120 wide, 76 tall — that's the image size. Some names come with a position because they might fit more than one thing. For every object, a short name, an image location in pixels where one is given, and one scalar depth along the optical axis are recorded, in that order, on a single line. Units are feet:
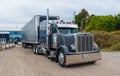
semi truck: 16.52
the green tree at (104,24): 89.88
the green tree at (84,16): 118.93
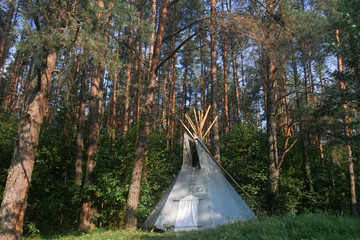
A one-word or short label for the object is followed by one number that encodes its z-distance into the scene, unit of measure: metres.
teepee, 7.41
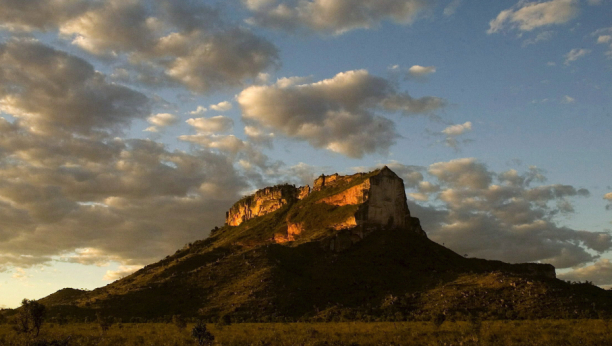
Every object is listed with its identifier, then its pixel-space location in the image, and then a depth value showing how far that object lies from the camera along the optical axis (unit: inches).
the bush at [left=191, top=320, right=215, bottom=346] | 2151.2
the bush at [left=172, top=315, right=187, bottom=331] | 2822.3
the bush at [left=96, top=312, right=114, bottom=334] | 2915.8
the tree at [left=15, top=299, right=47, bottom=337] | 2490.2
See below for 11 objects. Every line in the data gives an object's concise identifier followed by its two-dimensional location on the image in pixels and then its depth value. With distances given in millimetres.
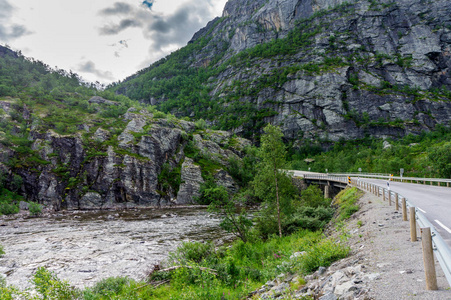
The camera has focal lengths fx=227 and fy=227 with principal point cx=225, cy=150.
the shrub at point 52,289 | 9516
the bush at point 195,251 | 15505
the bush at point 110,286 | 11792
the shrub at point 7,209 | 40844
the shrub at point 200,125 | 105312
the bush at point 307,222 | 22688
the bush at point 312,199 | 32250
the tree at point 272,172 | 23125
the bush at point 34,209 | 40719
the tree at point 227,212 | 19094
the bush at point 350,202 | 20078
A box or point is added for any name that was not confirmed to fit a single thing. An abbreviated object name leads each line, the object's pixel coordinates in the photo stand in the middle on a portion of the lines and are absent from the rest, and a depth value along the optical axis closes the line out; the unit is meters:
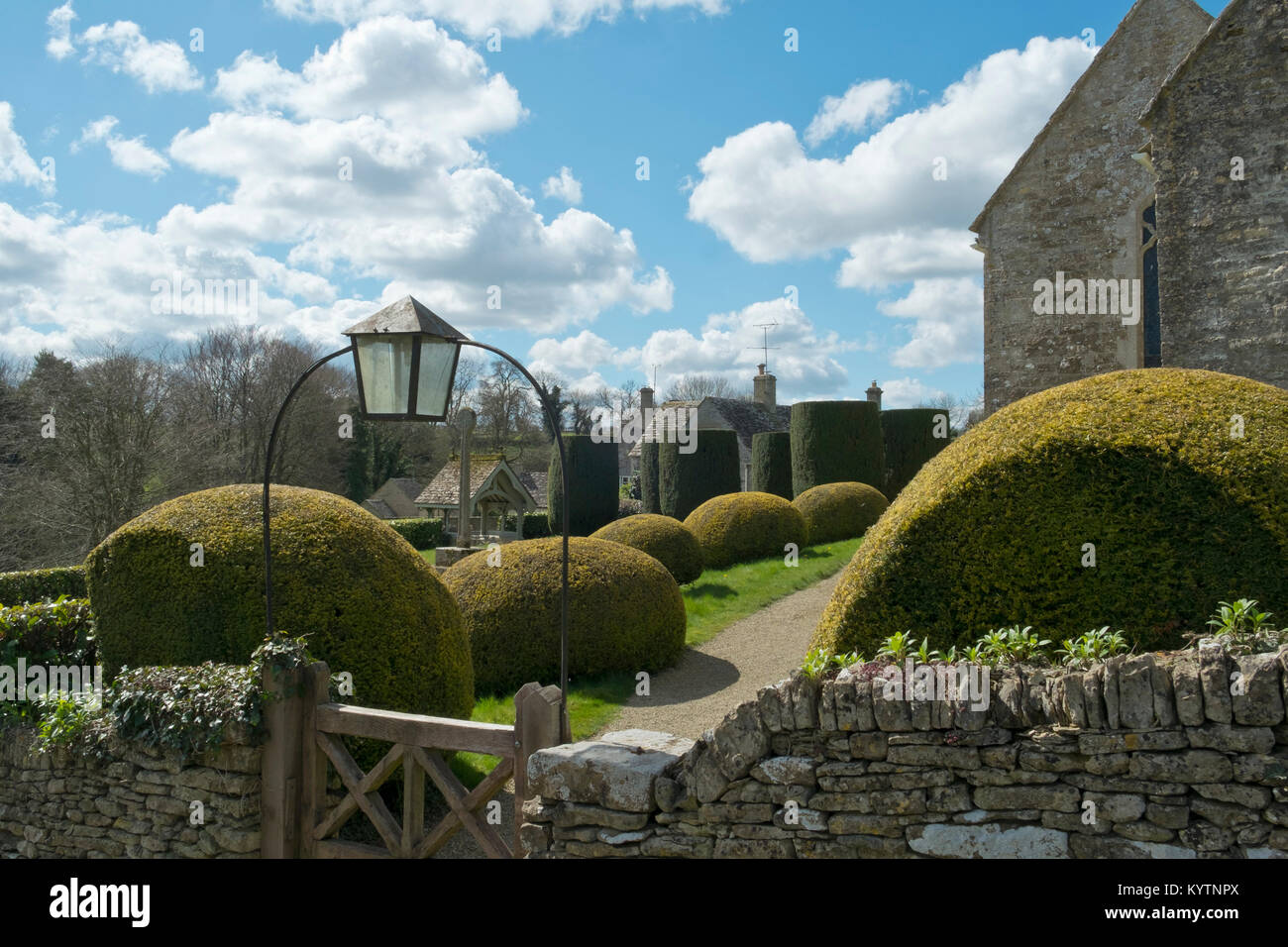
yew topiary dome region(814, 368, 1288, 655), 4.11
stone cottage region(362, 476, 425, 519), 40.88
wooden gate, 4.20
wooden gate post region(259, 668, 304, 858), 4.71
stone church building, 8.05
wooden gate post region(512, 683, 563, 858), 4.18
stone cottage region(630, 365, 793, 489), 36.72
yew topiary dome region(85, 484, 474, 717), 5.84
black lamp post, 4.82
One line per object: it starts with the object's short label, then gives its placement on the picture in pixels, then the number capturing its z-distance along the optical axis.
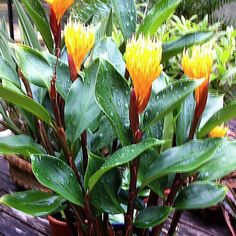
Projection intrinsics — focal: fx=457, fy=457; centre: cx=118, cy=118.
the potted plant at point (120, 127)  0.57
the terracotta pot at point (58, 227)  0.85
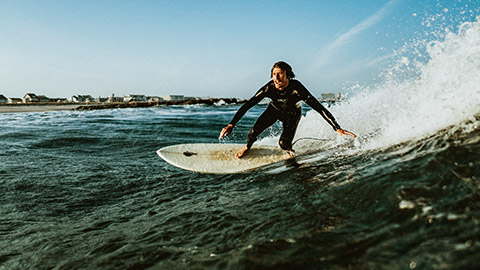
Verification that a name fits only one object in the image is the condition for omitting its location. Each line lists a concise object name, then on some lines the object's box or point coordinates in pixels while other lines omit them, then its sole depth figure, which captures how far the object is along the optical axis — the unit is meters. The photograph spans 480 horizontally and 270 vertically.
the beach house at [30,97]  83.58
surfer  5.12
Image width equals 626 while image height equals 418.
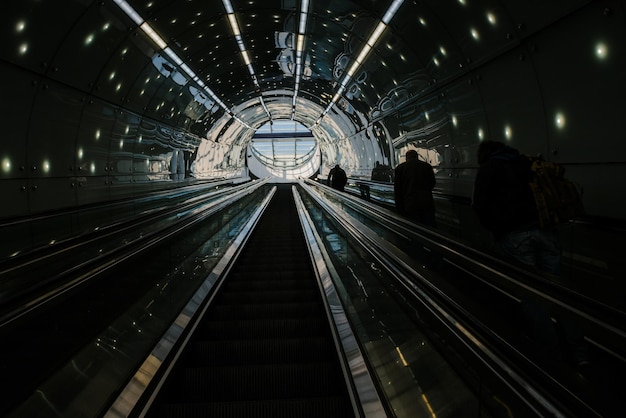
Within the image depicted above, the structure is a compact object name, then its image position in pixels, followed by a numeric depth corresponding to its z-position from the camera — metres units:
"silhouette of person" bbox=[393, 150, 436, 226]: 7.28
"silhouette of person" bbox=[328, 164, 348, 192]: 16.78
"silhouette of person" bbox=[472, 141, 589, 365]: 3.74
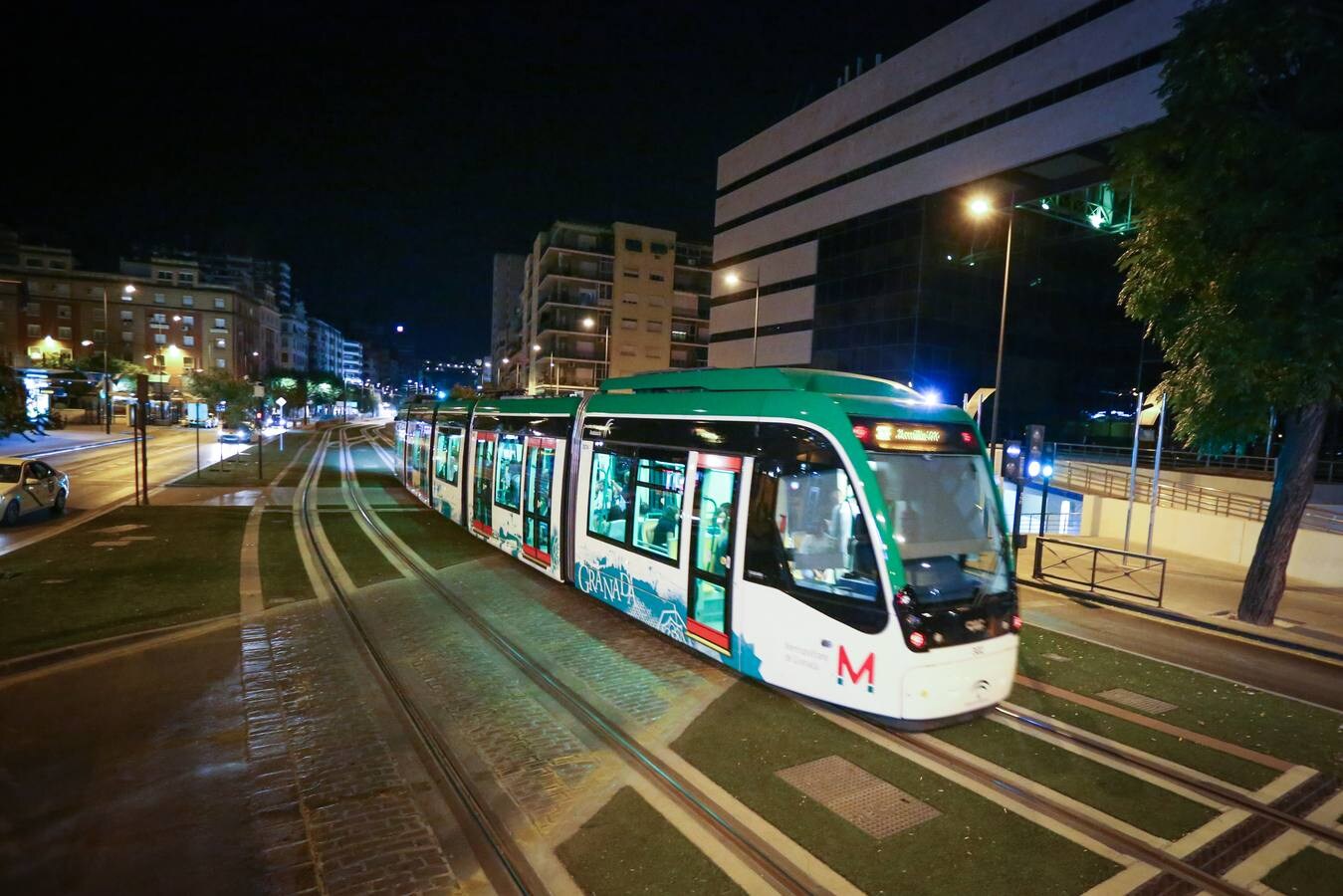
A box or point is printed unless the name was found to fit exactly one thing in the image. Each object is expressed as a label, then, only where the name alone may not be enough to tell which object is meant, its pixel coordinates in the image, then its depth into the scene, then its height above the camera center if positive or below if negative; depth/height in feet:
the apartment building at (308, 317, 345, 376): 463.83 +34.14
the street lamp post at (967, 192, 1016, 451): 51.18 +16.68
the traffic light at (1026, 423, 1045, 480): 45.73 -1.34
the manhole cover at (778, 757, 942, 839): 15.65 -9.54
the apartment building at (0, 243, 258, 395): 241.35 +26.71
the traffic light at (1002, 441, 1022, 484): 45.75 -2.77
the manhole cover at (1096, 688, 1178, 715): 23.28 -9.77
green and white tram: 18.11 -3.91
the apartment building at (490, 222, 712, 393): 216.95 +35.63
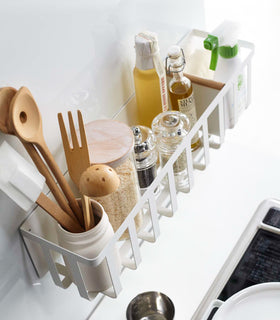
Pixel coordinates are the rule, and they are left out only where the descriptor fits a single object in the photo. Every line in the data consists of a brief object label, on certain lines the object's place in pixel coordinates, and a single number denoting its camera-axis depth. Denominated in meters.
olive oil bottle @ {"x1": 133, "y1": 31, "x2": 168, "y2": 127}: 0.95
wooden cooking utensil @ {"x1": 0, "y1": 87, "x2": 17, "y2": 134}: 0.74
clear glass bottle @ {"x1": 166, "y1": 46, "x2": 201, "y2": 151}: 1.03
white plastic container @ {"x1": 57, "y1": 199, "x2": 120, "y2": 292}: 0.84
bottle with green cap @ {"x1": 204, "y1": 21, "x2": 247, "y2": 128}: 1.10
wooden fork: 0.83
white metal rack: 0.85
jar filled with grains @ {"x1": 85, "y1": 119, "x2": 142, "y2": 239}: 0.90
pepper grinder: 0.98
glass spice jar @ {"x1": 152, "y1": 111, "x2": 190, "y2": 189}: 1.01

**Directions for this task:** Your task is to output exactly the lines running from the one with "jar filled with" through the final line of the material above, with both ends included.

**Written solution:**
jar filled with grains @ {"x1": 85, "y1": 119, "x2": 142, "y2": 239}: 0.90
pepper grinder: 0.98
glass spice jar @ {"x1": 152, "y1": 111, "x2": 190, "y2": 189}: 1.01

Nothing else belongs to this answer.